→ Exercise aim:
Repeat each entry word for word; the images are not part of the copy.

→ Excerpted records:
Content starts

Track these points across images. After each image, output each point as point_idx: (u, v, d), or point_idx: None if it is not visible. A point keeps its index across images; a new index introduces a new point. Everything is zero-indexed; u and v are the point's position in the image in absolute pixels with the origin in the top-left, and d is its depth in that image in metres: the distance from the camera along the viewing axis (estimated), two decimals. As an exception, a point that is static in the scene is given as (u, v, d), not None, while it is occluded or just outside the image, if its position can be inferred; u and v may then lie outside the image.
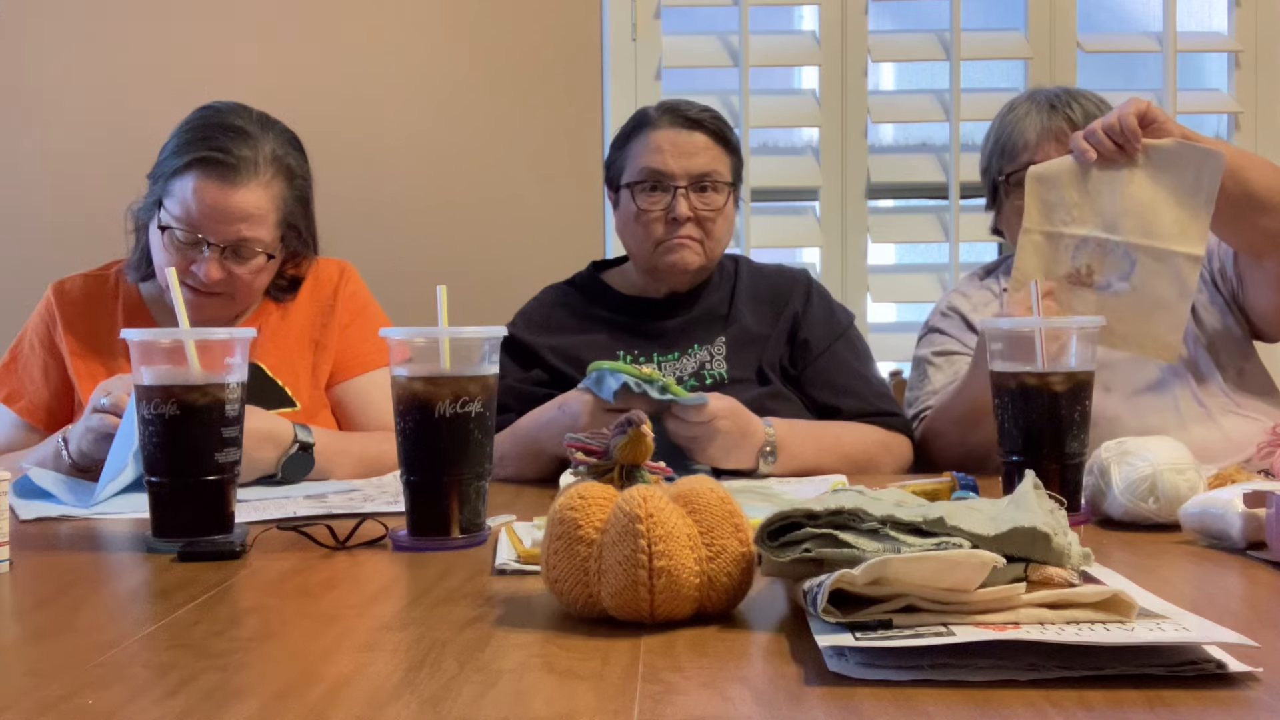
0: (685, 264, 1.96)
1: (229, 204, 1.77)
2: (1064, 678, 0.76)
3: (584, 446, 1.03)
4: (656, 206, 1.94)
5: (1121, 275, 1.71)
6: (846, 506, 0.92)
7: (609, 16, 2.65)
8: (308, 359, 1.95)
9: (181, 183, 1.78)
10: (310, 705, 0.74)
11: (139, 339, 1.27)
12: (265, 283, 1.90)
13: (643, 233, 1.97)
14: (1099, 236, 1.73)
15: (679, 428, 1.67)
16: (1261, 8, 2.70)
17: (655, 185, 1.94)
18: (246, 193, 1.78)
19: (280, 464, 1.67)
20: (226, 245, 1.80)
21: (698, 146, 1.95)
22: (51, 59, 2.61)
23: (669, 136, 1.95)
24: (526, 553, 1.13)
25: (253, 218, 1.79)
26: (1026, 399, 1.36)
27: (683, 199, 1.93)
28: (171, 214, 1.79)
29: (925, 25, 2.73)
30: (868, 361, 2.06)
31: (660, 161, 1.94)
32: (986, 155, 2.07)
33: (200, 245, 1.79)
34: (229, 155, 1.77)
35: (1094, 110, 1.96)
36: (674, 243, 1.95)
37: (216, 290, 1.82)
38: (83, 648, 0.88)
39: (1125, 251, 1.72)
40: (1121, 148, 1.71)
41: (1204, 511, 1.21)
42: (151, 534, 1.27)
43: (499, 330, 1.30)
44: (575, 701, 0.75)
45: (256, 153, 1.80)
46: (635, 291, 2.07)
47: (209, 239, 1.78)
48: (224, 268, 1.80)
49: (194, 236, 1.78)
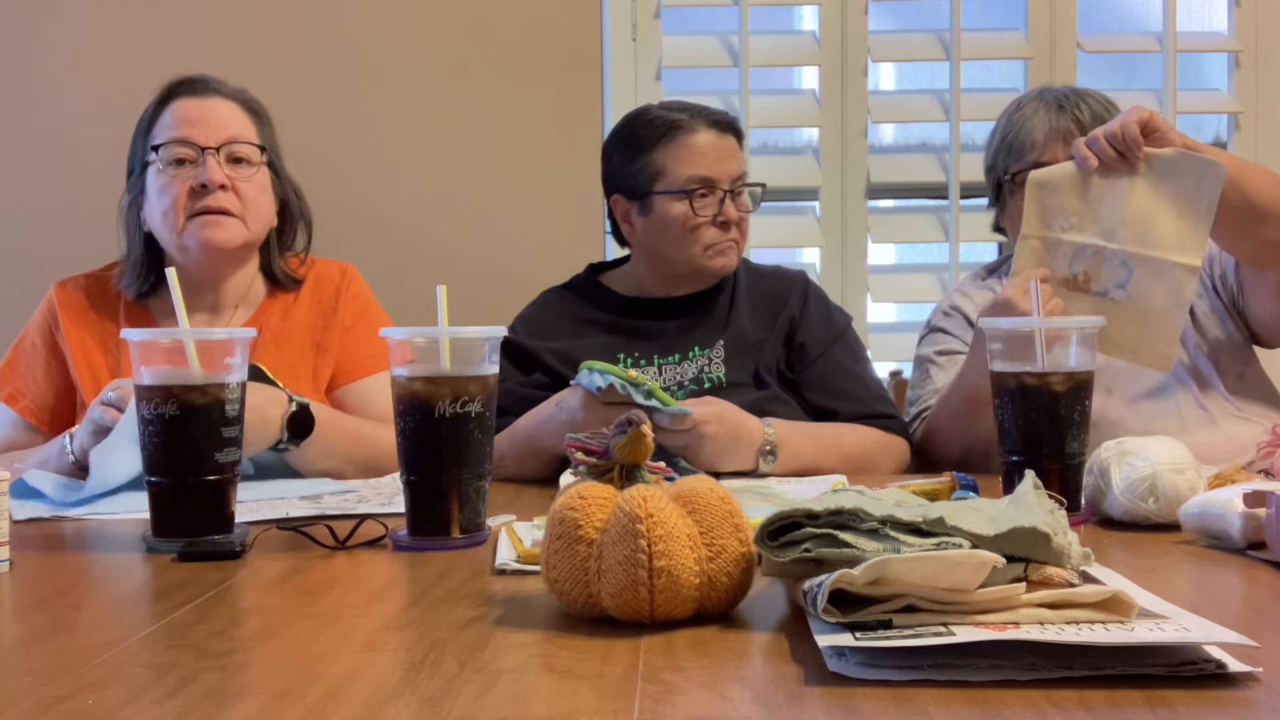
0: (730, 266, 2.00)
1: (207, 108, 1.88)
2: (1064, 678, 0.76)
3: (584, 446, 1.03)
4: (709, 212, 1.96)
5: (1118, 283, 1.71)
6: (846, 506, 0.92)
7: (609, 16, 2.65)
8: (309, 361, 1.95)
9: (160, 116, 1.89)
10: (310, 705, 0.74)
11: (139, 339, 1.28)
12: (269, 213, 1.94)
13: (692, 238, 1.97)
14: (1097, 244, 1.73)
15: (666, 438, 1.67)
16: (1261, 8, 2.69)
17: (709, 191, 1.96)
18: (219, 101, 1.90)
19: (283, 426, 1.67)
20: (220, 146, 1.86)
21: (734, 150, 2.00)
22: (52, 57, 2.61)
23: (711, 141, 1.97)
24: (526, 553, 1.13)
25: (232, 122, 1.89)
26: (1026, 399, 1.36)
27: (730, 204, 1.97)
28: (161, 141, 1.87)
29: (925, 25, 2.73)
30: (865, 364, 2.06)
31: (708, 167, 1.96)
32: (992, 152, 2.06)
33: (195, 162, 1.86)
34: (195, 80, 1.91)
35: (1102, 111, 1.96)
36: (723, 245, 1.98)
37: (227, 207, 1.86)
38: (83, 648, 0.88)
39: (1123, 260, 1.72)
40: (1123, 156, 1.71)
41: (1204, 511, 1.21)
42: (151, 534, 1.27)
43: (499, 330, 1.30)
44: (575, 701, 0.75)
45: (219, 83, 1.93)
46: (635, 293, 2.07)
47: (200, 143, 1.86)
48: (225, 174, 1.86)
49: (187, 149, 1.86)
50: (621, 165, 2.01)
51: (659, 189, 1.97)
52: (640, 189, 1.99)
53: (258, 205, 1.90)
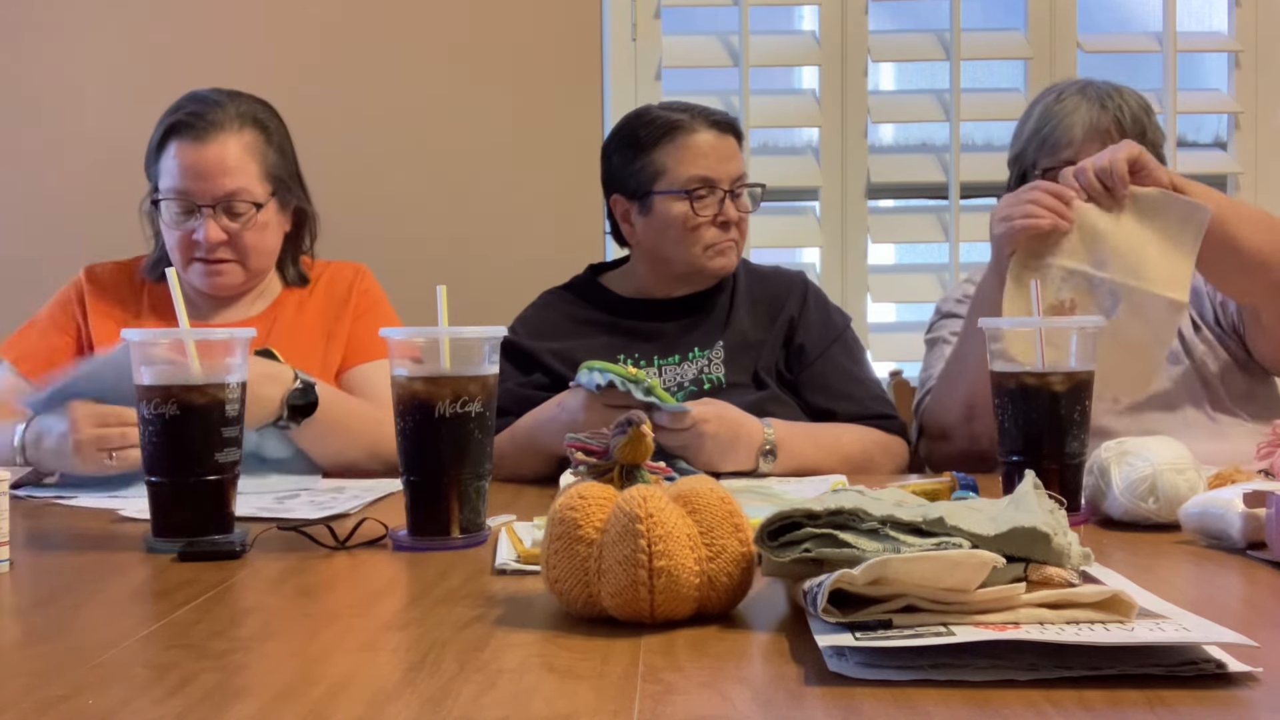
0: (729, 266, 2.00)
1: (205, 159, 1.87)
2: (1064, 678, 0.76)
3: (584, 446, 1.03)
4: (709, 212, 1.96)
5: (1103, 312, 1.67)
6: (846, 506, 0.92)
7: (609, 16, 2.64)
8: (319, 350, 1.99)
9: (164, 156, 1.90)
10: (310, 705, 0.74)
11: (139, 339, 1.28)
12: (273, 245, 1.97)
13: (692, 238, 1.97)
14: (1086, 271, 1.70)
15: (666, 437, 1.67)
16: (1261, 8, 2.69)
17: (709, 192, 1.96)
18: (219, 146, 1.88)
19: (284, 403, 1.70)
20: (216, 203, 1.88)
21: (734, 150, 1.99)
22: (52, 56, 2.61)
23: (710, 142, 1.96)
24: (526, 553, 1.13)
25: (232, 170, 1.88)
26: (1026, 399, 1.36)
27: (730, 204, 1.97)
28: (162, 189, 1.90)
29: (925, 25, 2.72)
30: (864, 364, 2.06)
31: (708, 168, 1.95)
32: (1022, 141, 1.97)
33: (195, 212, 1.88)
34: (197, 117, 1.89)
35: (1140, 115, 1.89)
36: (723, 245, 1.98)
37: (225, 257, 1.91)
38: (83, 648, 0.88)
39: (1110, 290, 1.69)
40: (1109, 190, 1.69)
41: (1204, 511, 1.21)
42: (151, 534, 1.27)
43: (499, 330, 1.30)
44: (575, 701, 0.75)
45: (222, 112, 1.90)
46: (635, 294, 2.07)
47: (198, 201, 1.88)
48: (223, 228, 1.89)
49: (186, 203, 1.88)
50: (621, 165, 2.01)
51: (659, 189, 1.97)
52: (640, 189, 1.99)
53: (257, 249, 1.94)
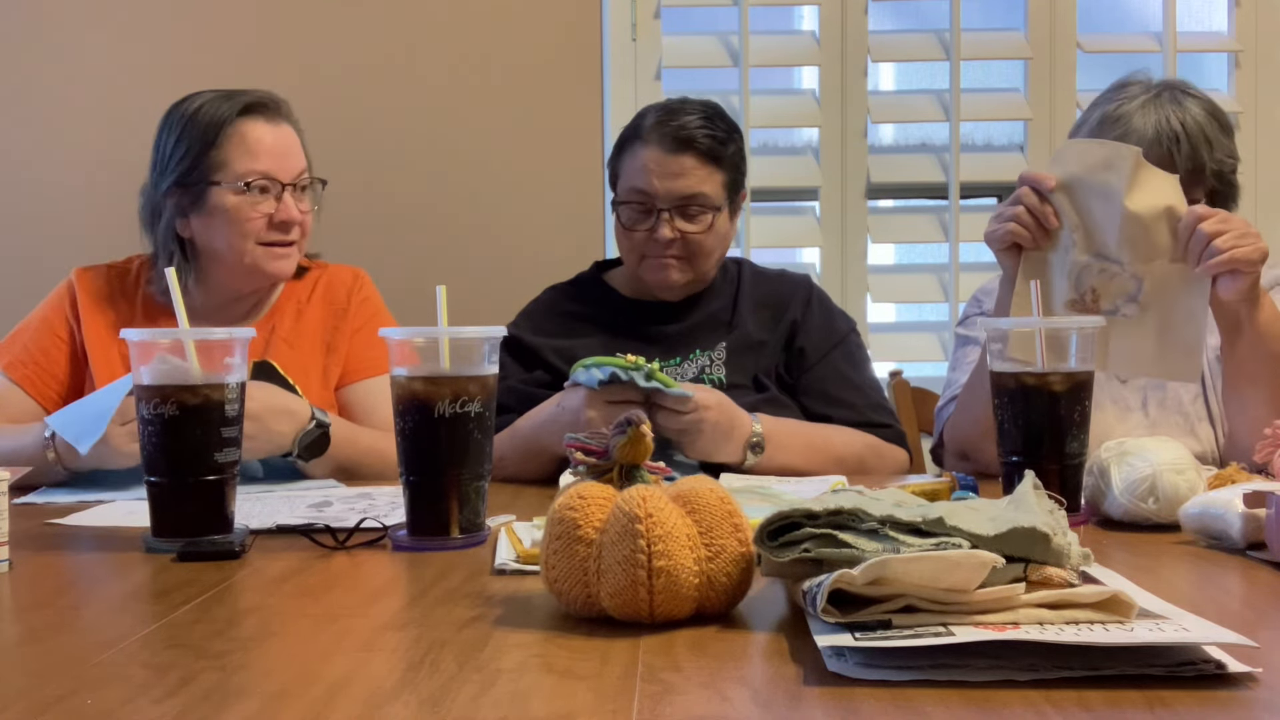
0: (668, 281, 1.98)
1: (283, 138, 1.91)
2: (1063, 678, 0.76)
3: (584, 446, 1.03)
4: (641, 227, 1.95)
5: (1129, 296, 1.63)
6: (846, 506, 0.92)
7: (609, 16, 2.64)
8: (319, 361, 1.98)
9: (231, 137, 1.87)
10: (310, 705, 0.74)
11: (138, 339, 1.27)
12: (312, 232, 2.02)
13: (629, 247, 1.98)
14: (1100, 263, 1.65)
15: (666, 420, 1.67)
16: (1261, 8, 2.69)
17: (641, 206, 1.94)
18: (288, 129, 1.93)
19: (297, 442, 1.69)
20: (295, 181, 1.91)
21: (684, 168, 1.92)
22: (53, 55, 2.61)
23: (655, 157, 1.92)
24: (526, 553, 1.13)
25: (299, 150, 1.94)
26: (1026, 399, 1.36)
27: (666, 223, 1.93)
28: (238, 170, 1.86)
29: (925, 25, 2.73)
30: (865, 372, 2.04)
31: (646, 183, 1.93)
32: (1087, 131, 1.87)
33: (271, 192, 1.88)
34: (269, 102, 1.91)
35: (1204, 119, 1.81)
36: (657, 262, 1.96)
37: (295, 240, 1.93)
38: (82, 648, 0.89)
39: (1132, 274, 1.64)
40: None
41: (1204, 511, 1.21)
42: (151, 534, 1.27)
43: (499, 330, 1.30)
44: (574, 701, 0.75)
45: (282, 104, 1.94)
46: (637, 294, 2.07)
47: (281, 180, 1.89)
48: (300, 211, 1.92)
49: (269, 183, 1.88)
50: (611, 163, 2.04)
51: (616, 195, 1.99)
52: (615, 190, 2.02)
53: (311, 232, 1.98)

Content ends

→ Task solution:
Track these points across images. After each image, output each point as point_idx: (u, v, d), or point_idx: None if it is not visible. A point keeps its index across images; a new index introduces a new point. Everything is zero-indexed; u and v are the point's position in the image in absolute pixels with the origin in the top-left, and d is its depth in that image in metres: the distance from the camera along the viewing axis (estimated), two decimals. As an exception, a point that is static in the scene is given as (u, v, d), not None, while it is occluded or just outside the image, if its position can be inferred; u and v may then lie outside the image.
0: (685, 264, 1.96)
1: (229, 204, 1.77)
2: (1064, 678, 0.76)
3: (584, 446, 1.03)
4: (656, 206, 1.94)
5: (1121, 275, 1.71)
6: (846, 506, 0.92)
7: (609, 16, 2.65)
8: (308, 359, 1.95)
9: (181, 183, 1.78)
10: (310, 705, 0.74)
11: (139, 339, 1.27)
12: (265, 283, 1.90)
13: (643, 233, 1.97)
14: (1099, 236, 1.73)
15: (679, 428, 1.67)
16: (1261, 8, 2.70)
17: (655, 185, 1.94)
18: (246, 193, 1.78)
19: (280, 464, 1.67)
20: (226, 245, 1.80)
21: (698, 146, 1.95)
22: (51, 59, 2.61)
23: (669, 136, 1.95)
24: (526, 553, 1.13)
25: (253, 218, 1.79)
26: (1026, 399, 1.36)
27: (683, 199, 1.93)
28: (171, 214, 1.79)
29: (925, 25, 2.73)
30: (868, 361, 2.06)
31: (660, 161, 1.94)
32: (986, 155, 2.07)
33: (200, 245, 1.79)
34: (229, 155, 1.77)
35: (1094, 110, 1.96)
36: (674, 243, 1.95)
37: (216, 290, 1.82)
38: (83, 648, 0.88)
39: (1125, 251, 1.72)
40: (1121, 148, 1.71)
41: (1204, 511, 1.21)
42: (151, 534, 1.27)
43: (499, 330, 1.30)
44: (575, 701, 0.75)
45: (256, 153, 1.80)
46: (635, 291, 2.07)
47: (209, 239, 1.78)
48: (224, 268, 1.80)
49: (194, 236, 1.78)
0: (730, 266, 2.00)
1: (207, 108, 1.88)
2: (1064, 678, 0.76)
3: (584, 446, 1.03)
4: (709, 212, 1.96)
5: (1118, 283, 1.71)
6: (846, 506, 0.92)
7: (609, 16, 2.65)
8: (309, 361, 1.95)
9: (160, 116, 1.89)
10: (310, 705, 0.74)
11: (139, 339, 1.28)
12: (269, 213, 1.94)
13: (692, 238, 1.97)
14: (1097, 244, 1.73)
15: (666, 438, 1.67)
16: (1261, 8, 2.69)
17: (709, 191, 1.96)
18: (219, 101, 1.90)
19: (283, 426, 1.67)
20: (220, 146, 1.86)
21: (734, 150, 2.00)
22: (52, 57, 2.61)
23: (711, 141, 1.97)
24: (526, 553, 1.13)
25: (232, 122, 1.89)
26: (1026, 399, 1.36)
27: (730, 204, 1.97)
28: (161, 141, 1.87)
29: (925, 25, 2.73)
30: (865, 364, 2.06)
31: (708, 167, 1.96)
32: (992, 152, 2.06)
33: (195, 162, 1.86)
34: (195, 80, 1.91)
35: (1102, 111, 1.96)
36: (723, 245, 1.98)
37: (227, 207, 1.86)
38: (83, 648, 0.88)
39: (1123, 260, 1.72)
40: (1123, 156, 1.71)
41: (1204, 511, 1.21)
42: (151, 534, 1.27)
43: (499, 330, 1.30)
44: (575, 701, 0.75)
45: (219, 83, 1.93)
46: (635, 293, 2.07)
47: (200, 143, 1.86)
48: (225, 174, 1.86)
49: (187, 149, 1.86)
50: (621, 165, 2.01)
51: (659, 189, 1.97)
52: (640, 189, 1.99)
53: (258, 205, 1.90)
0: (729, 266, 2.00)
1: (205, 159, 1.87)
2: (1064, 678, 0.76)
3: (584, 446, 1.03)
4: (709, 212, 1.96)
5: (1103, 312, 1.67)
6: (846, 506, 0.92)
7: (609, 16, 2.64)
8: (319, 350, 1.99)
9: (164, 156, 1.90)
10: (310, 705, 0.74)
11: (139, 339, 1.28)
12: (273, 245, 1.97)
13: (692, 238, 1.97)
14: (1086, 271, 1.70)
15: (666, 437, 1.67)
16: (1261, 8, 2.69)
17: (709, 192, 1.96)
18: (219, 146, 1.88)
19: (284, 403, 1.70)
20: (216, 203, 1.88)
21: (734, 150, 1.99)
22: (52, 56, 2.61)
23: (710, 142, 1.96)
24: (526, 553, 1.13)
25: (232, 170, 1.88)
26: (1026, 399, 1.36)
27: (730, 204, 1.97)
28: (162, 189, 1.90)
29: (925, 25, 2.72)
30: (864, 364, 2.06)
31: (708, 168, 1.95)
32: (1022, 141, 1.97)
33: (195, 212, 1.88)
34: (197, 117, 1.89)
35: (1140, 115, 1.89)
36: (723, 245, 1.98)
37: (225, 257, 1.91)
38: (83, 648, 0.88)
39: (1110, 290, 1.69)
40: (1109, 190, 1.69)
41: (1204, 511, 1.21)
42: (151, 534, 1.27)
43: (499, 330, 1.30)
44: (575, 701, 0.75)
45: (222, 112, 1.90)
46: (635, 294, 2.07)
47: (198, 201, 1.88)
48: (223, 228, 1.89)
49: (186, 203, 1.88)
50: (621, 165, 2.01)
51: (659, 189, 1.97)
52: (640, 189, 1.99)
53: (257, 249, 1.94)
0: (668, 281, 1.98)
1: (283, 138, 1.91)
2: (1063, 678, 0.76)
3: (584, 446, 1.03)
4: (641, 227, 1.95)
5: (1129, 296, 1.63)
6: (846, 506, 0.92)
7: (609, 16, 2.64)
8: (319, 361, 1.98)
9: (231, 137, 1.87)
10: (310, 705, 0.74)
11: (138, 339, 1.27)
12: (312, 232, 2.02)
13: (629, 247, 1.98)
14: (1100, 263, 1.65)
15: (666, 420, 1.67)
16: (1261, 8, 2.69)
17: (641, 206, 1.94)
18: (288, 129, 1.93)
19: (297, 442, 1.69)
20: (295, 181, 1.91)
21: (684, 168, 1.92)
22: (53, 55, 2.61)
23: (655, 157, 1.92)
24: (526, 553, 1.13)
25: (299, 150, 1.94)
26: (1026, 399, 1.36)
27: (666, 223, 1.93)
28: (238, 170, 1.86)
29: (925, 25, 2.73)
30: (865, 372, 2.04)
31: (646, 183, 1.93)
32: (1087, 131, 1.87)
33: (271, 192, 1.88)
34: (269, 102, 1.91)
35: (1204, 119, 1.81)
36: (657, 262, 1.96)
37: (295, 240, 1.93)
38: (82, 648, 0.89)
39: (1132, 274, 1.64)
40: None
41: (1204, 511, 1.21)
42: (151, 534, 1.27)
43: (499, 330, 1.30)
44: (574, 701, 0.75)
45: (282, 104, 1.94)
46: (637, 294, 2.07)
47: (281, 180, 1.89)
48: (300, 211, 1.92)
49: (269, 183, 1.88)
50: (611, 163, 2.04)
51: (616, 195, 1.99)
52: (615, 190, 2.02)
53: (311, 232, 1.98)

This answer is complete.